Marc Herbst, executive director of the Long Island Contractors’ Association, which represents the heavy construction industry, says that Canon is a bright spot in an otherwise bleak landscape, although “there’s a lot more discussion than we saw a year ago” about big projects like rebuilding bridges, highways and sewers, to name a few.
“There’s a lot of dialogue but the actual dollars remain to be seen,” he says, adding that a big concern the contractors have, as well as those members of the operating engineers union, the men and women who drive the pay-loaders, graders, and bulldozers, for example, is that the last three years of the state’s five-year capital program has not been funded, and it expires next March.
“So we have no plan,” he says, “and no major projects for Long Island on the books right now.”
By contrast, on the local level, many municipalities have capital programs but haven’t borrowed funds for such projects amid declining revenue.
“So even though things are on the books, the actual construction hasn’t taken place,” says Herbst. “If you don’t have the dollars, you can’t plan.” He hopes that Gov.

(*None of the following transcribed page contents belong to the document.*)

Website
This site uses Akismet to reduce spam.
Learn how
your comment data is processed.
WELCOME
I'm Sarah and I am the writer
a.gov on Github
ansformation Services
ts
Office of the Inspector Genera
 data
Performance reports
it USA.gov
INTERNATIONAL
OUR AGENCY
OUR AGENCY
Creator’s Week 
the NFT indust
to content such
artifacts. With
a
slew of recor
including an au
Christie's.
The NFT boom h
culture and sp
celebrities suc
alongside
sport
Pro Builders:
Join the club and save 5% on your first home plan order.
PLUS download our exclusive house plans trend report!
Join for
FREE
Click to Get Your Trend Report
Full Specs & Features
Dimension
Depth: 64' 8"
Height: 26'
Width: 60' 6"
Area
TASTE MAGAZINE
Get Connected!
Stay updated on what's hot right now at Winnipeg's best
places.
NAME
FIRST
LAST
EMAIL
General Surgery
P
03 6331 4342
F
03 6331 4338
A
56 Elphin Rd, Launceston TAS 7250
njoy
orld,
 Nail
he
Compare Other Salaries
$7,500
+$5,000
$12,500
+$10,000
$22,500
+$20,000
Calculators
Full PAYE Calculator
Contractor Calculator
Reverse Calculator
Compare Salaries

Andrew Cuomo’s next budget will have a better funded capital program, but says the state is dependent on the federal government and “they’re still playing games” in Washington.
Meanwhile, the construction trades continue to hemorrhage jobs, going from 70,651 people in 2008 to 58,743 last year and averaging out to 52,221 in the first quarter of this year.
“For every job in our industry, the ripple effect is three jobs,” Herbst says, citing LICA studies. “Just getting this industry back to 2008 levels could create 40,000 to 50,000 new jobs throughout the region,” his organization reports, and “that would provide a significant infusion of dollars into a stagnating economy, spur tax receipts and aid Long Island’s path to economic recovery.”